Copy exactly, and copy only, the lines from the one bearing "Special Offers" through the final line of the records.

[[ LISTED RECORDS, beginning ]]

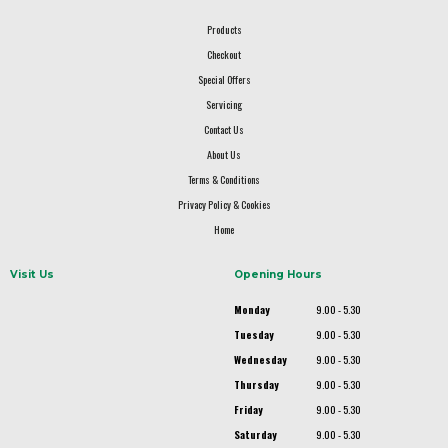
Products
Checkout
Special Offers
Servicing
Contact Us
About Us
Terms & Conditions
Privacy Policy & Cookies
Home
Visit Us
Opening Hours
Monday
9.00 - 5.30
Tuesday
9.00 - 5.30
Wednesday
9.00 - 5.30
Thursday
9.00 - 5.30
Friday
9.00 - 5.30
Saturday
9.00 - 5.30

[[ LISTED RECORDS, end ]]

__TASK ANSWER__.
Special Offers
Servicing
Contact Us
About Us
Terms & Conditions
Privacy Policy & Cookies
Home
Visit Us
Opening Hours
Monday
9.00 - 5.30
Tuesday
9.00 - 5.30
Wednesday
9.00 - 5.30
Thursday
9.00 - 5.30
Friday
9.00 - 5.30
Saturday
9.00 - 5.30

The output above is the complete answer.